Tuesday, 17 July 2012

Bloody Olympics.....

So the purple capped and topped Olympic Brand Marketing Police (fondly referred to as “Knob Heads” - by me, at least) are monitoring the UK to ensure that businesses during London 2012 who advertise should not include a list of banned words, including "gold", "silver" and "bronze", "summer", "sponsors" and "London". Under specially introduced legislation for the London Games, they have the right to enter shops and offices and bring court action with fines of up to £20,000.

This is appalling and unacceptable.

I was unaware it could be possible to ban the use of "gold", "silver" and "bronze", "summer", "sponsors" and "London". They are common dictionary words available to anyone who can write English. And a kebeb shop in Stratford that has been there over 20 years having to blot out its name because it is called “Olympic Kebabs” is a national disgrace.

Someone perhaps needs to take McDonalds to court - banning the word "chips" at all other fish and chip venues because of McDonalds? The reconstituted rubbish they serve as chips are nowhere near the traditional "chips" as we know them!

I, for one, object to this draconian disgrace.

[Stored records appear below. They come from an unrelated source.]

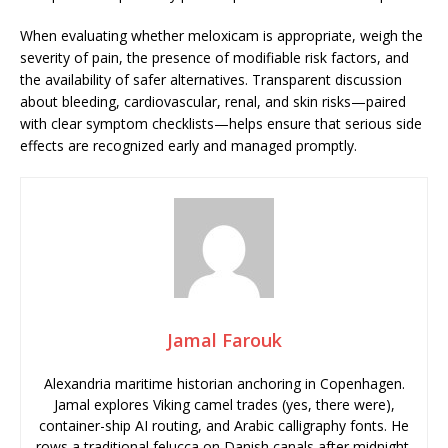
When evaluating whether meloxicam is appropriate, weigh the
severity of pain, the presence of modifiable risk factors, and
the availability of safer alternatives. Transparent discussion
about bleeding, cardiovascular, renal, and skin risks—paired
with clear symptom checklists—helps ensure that serious side
effects are recognized early and managed promptly.
Jamal Farouk
Alexandria maritime historian anchoring in Copenhagen.
Jamal explores Viking camel trades (yes, there were),
container-ship AI routing, and Arabic calligraphy fonts. He
rows a traditional felucca on Danish canals after midnight.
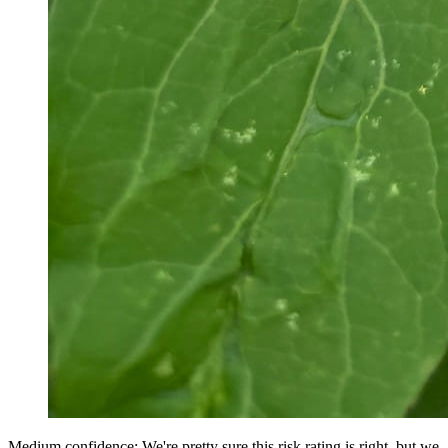
Medium confidence: We're pretty sure this risk rating is right, but we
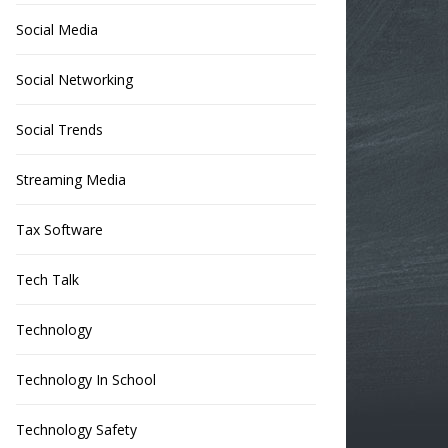
Social Media
Social Networking
Social Trends
Streaming Media
Tax Software
Tech Talk
Technology
Technology In School
Technology Safety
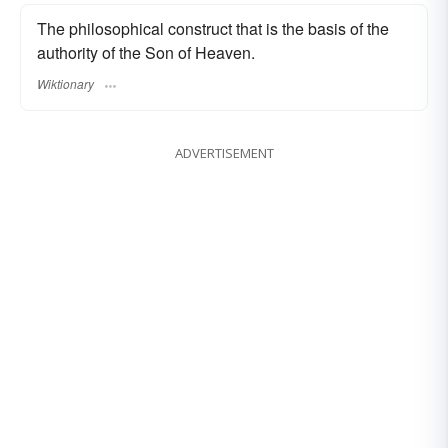
The philosophical construct that is the basis of the
authority of the Son of Heaven.
Wiktionary
ADVERTISEMENT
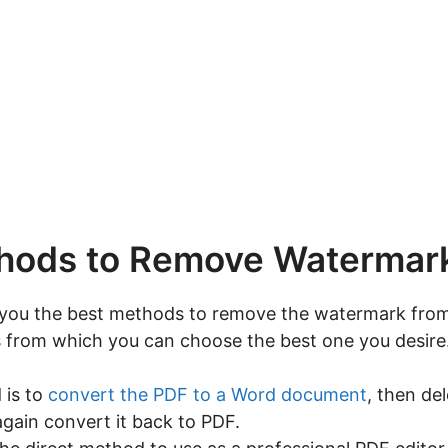
hods to Remove Watermar
you the best methods to remove the watermark from 
 from which you can choose the best one you desire
 is to
convert the PDF to a Word document
, then de
ain convert it back to PDF.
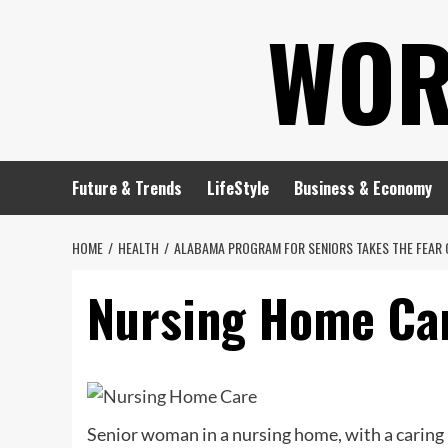
Skip
WOR
to
content
Future & Trends
LifeStyle
Business & Economy
HOME
HEALTH
ALABAMA PROGRAM FOR SENIORS TAKES THE FEAR 
Nursing Home Ca
Senior woman in a nursing home, with a caring 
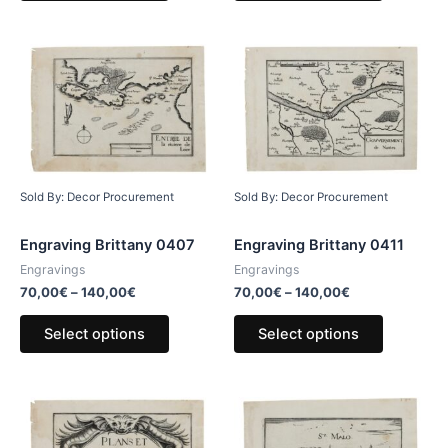
Sold By: Decor Procurement
Sold By: Decor Procurement
Engraving Brittany 0407
Engraving Brittany 0411
Engravings
Engravings
70,00
€
–
140,00
€
70,00
€
–
140,00
€
Select options
Select options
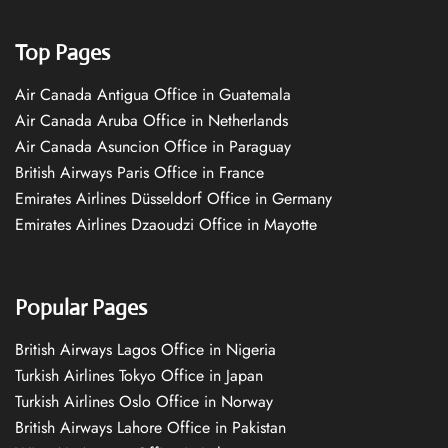
Top Pages
Air Canada Antigua Office in Guatemala
Air Canada Aruba Office in Netherlands
Air Canada Asuncion Office in Paraguay
British Airways Paris Office in France
Emirates Airlines Düsseldorf Office in Germany
Emirates Airlines Dzaoudzi Office in Mayotte
Popular Pages
British Airways Lagos Office in Nigeria
Turkish Airlines Tokyo Office in Japan
Turkish Airlines Oslo Office in Norway
British Airways Lahore Office in Pakistan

The Olympics have been already given £9.3 billion of public money without asking my permission, £675million of that having come out of the Lottery, which is not what I buy a lottery ticket for – to support this restrictive brandfest. Many of the sponsors are not only unsuitable for the job, but either dishonest or morally corrupt. And no doubt the prices they will be over-charging visitors in order to play catch-up on the expense of their sponsorship!

For example:
  • McDonalds - hardly the ideal food partner. 
  • Lloyds TS – an untrustworthy bank. 
  • Visa – making it impossible for visitors who don’t have a Visa card. 
  • Thomas Cook – overcharging big time on hotel and travel packages to the Olympics. 
  • Cadbury – new owners Kraft reneged so much on their deal that Cadbury heiress Felicity Loudon, (great-grandaughter of the founder) has sold her £30million mansion in order to start afresh using British ingredients and no additives to give people better value for money. 
  • Deliotte - regular Private Eye spotlights, helping tax-dodgers and making a fortune from receiverships at the expense of the unfortunate liquidated businesses.
  • Coca-Cola - themselves sponsored by British dentists and WeightWatchers.
  • Acer - you try and get your laptop fixed!
And that’s just for starters.

Meanwhile, the G4S fiasco is yet another bank-style stitch up. Should the useless Chief Executive (£830,000-a-year) be fired, like the bank-robbing chief executives, he will walk away with £20 million in pay and benefits as a reward for his complete and utter incompetence.

Yet the brave lads from the Armed Forces have had to sacrifice already-booked holidays and wedding plans (woe betide those without insurance) to make up the security deficit for a daily pittance!

I suppose at least G4S hasn't lost any prisoners this week – yet.